Description of the task: Output all the data exactly. Pictures do not belong in the copy.

Dataset extract:
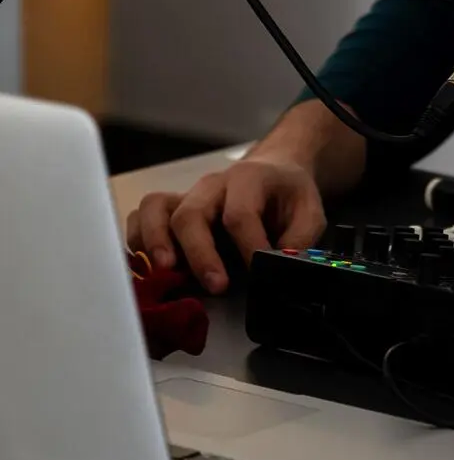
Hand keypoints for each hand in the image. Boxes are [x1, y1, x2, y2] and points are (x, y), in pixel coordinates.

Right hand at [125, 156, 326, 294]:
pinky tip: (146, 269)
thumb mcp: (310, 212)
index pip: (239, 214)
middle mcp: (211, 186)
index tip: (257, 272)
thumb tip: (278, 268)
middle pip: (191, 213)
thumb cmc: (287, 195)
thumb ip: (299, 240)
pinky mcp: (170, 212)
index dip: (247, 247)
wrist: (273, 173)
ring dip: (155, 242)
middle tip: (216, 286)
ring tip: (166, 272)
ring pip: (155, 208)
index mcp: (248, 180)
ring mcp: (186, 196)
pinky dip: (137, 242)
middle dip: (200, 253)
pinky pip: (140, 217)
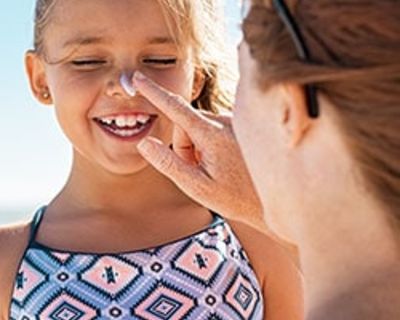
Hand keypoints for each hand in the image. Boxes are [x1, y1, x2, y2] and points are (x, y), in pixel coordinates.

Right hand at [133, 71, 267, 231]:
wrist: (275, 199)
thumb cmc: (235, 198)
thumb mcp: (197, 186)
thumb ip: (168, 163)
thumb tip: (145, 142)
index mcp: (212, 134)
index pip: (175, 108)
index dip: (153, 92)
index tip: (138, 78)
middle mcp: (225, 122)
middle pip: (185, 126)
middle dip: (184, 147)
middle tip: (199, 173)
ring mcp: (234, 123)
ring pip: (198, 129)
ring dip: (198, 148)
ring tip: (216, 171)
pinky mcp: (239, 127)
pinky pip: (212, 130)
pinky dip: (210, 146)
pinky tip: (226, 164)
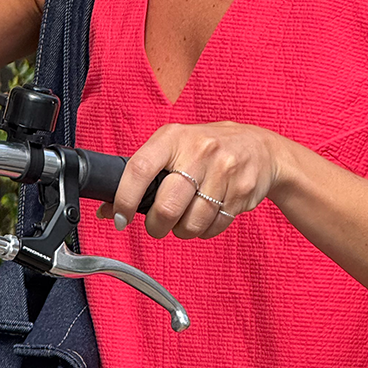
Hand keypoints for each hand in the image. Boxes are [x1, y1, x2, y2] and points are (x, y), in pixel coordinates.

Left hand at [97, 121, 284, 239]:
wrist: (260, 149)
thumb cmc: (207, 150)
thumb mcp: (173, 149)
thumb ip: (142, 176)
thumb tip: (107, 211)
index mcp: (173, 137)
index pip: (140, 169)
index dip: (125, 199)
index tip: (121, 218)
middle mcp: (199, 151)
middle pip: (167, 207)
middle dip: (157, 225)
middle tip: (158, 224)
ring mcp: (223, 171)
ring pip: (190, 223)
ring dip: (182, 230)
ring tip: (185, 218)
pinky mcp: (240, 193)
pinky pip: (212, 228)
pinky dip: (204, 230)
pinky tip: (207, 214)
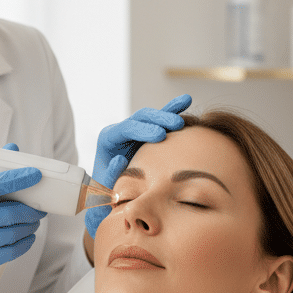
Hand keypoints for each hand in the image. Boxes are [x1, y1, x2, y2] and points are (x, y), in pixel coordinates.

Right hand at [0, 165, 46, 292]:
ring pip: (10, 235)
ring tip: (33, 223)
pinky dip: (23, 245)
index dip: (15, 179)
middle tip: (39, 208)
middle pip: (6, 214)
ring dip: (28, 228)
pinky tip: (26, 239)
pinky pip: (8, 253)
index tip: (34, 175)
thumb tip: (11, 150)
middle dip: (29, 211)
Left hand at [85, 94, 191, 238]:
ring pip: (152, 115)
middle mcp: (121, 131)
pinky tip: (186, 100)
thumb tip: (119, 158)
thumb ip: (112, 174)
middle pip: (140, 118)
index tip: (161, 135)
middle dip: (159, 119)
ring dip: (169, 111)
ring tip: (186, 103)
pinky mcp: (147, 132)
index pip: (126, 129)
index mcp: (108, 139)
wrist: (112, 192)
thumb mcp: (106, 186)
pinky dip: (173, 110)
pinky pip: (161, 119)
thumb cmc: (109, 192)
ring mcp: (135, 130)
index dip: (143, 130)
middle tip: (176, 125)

Response area:
Hand keypoints for each hand in the image. Boxes are [x1, y1, x2, y2] and points are (x, y), in pixel coordinates.

Right hand at [125, 156, 326, 294]:
pinky tip: (146, 269)
thumb mcp: (310, 212)
index pip: (239, 214)
middle mcp: (211, 186)
index tip: (257, 272)
thumb tip: (278, 268)
middle pip: (191, 213)
thumb cmc: (287, 195)
thumb ip: (299, 240)
pinky mcp: (170, 212)
index dip: (247, 247)
wrist: (273, 173)
ring dip: (155, 242)
middle tip: (216, 286)
ring tip: (166, 272)
ring pip: (155, 208)
index mcp: (248, 180)
ring mcp: (186, 196)
pinky dip: (137, 242)
middle dip: (200, 253)
pinky pip: (140, 217)
Hand keypoints for each hand in the image. Boxes are [x1, y1, x2, y2] and points are (x, y), in pixel coordinates.

Right hand at [133, 71, 267, 231]:
wrist: (275, 199)
thumb cmc: (235, 198)
thumb mcp: (197, 186)
thumb ip: (168, 163)
thumb tip: (145, 142)
index mcp: (212, 134)
index pip: (175, 108)
index dip: (153, 92)
index tip: (138, 78)
middle mcp: (225, 122)
middle pip: (185, 126)
middle dip: (184, 147)
middle tip: (199, 173)
ring mcp: (234, 123)
ring pip: (198, 129)
ring dip: (198, 148)
ring tip: (216, 171)
pinky mcp: (239, 127)
pinky pip: (212, 130)
pinky dip: (210, 146)
pinky tip: (226, 164)
Hand keypoints for each hand in the image. Boxes are [x1, y1, x2, y2] and points are (x, y), in pixel coordinates.

Left hand at [97, 121, 284, 239]:
wrist: (260, 149)
thumb cmc: (207, 150)
thumb mcp: (173, 149)
thumb ip: (142, 176)
thumb tip: (107, 211)
index mcp: (173, 137)
index pip: (140, 169)
index dip: (125, 199)
index tip: (121, 218)
middle mcp: (199, 151)
middle pip: (167, 207)
middle dip: (157, 225)
middle tip: (158, 224)
ring mcp: (223, 171)
ring pip: (190, 223)
ring dip: (182, 230)
ring tip: (185, 218)
pinky mcp: (240, 193)
pinky pip: (212, 228)
pinky dip: (204, 230)
pinky tip: (207, 214)
Hand keypoints for each hand in the image. Boxes are [x1, y1, x2, y2] and points are (x, y), in pixel coordinates.

Right hand at [0, 165, 46, 292]:
ring pip: (10, 235)
ring tip: (33, 223)
pinky dip: (23, 245)
index dip: (15, 179)
middle tip: (39, 208)
middle pip: (6, 214)
ring dip: (28, 228)
pinky tip: (26, 239)
pinky pip: (8, 253)
index tip: (34, 175)
thumb tip: (11, 150)
middle dip: (29, 211)
Left hand at [85, 94, 191, 238]:
ring pip: (152, 115)
middle mcp: (121, 131)
pinky tip: (186, 100)
thumb tip: (119, 158)
thumb ip: (112, 174)
middle pip: (140, 118)
index tip: (161, 135)
middle dip: (159, 119)
ring dip: (169, 111)
ring tip: (186, 103)
pinky mcp: (147, 132)
index pip: (126, 129)
index mcp: (108, 139)
wrist: (112, 192)
thumb mcp: (106, 186)
pinky dip: (173, 110)
pinky pip: (161, 119)
thumb cmc: (109, 192)
ring mcp: (135, 130)
index dip: (143, 130)
middle tip: (176, 125)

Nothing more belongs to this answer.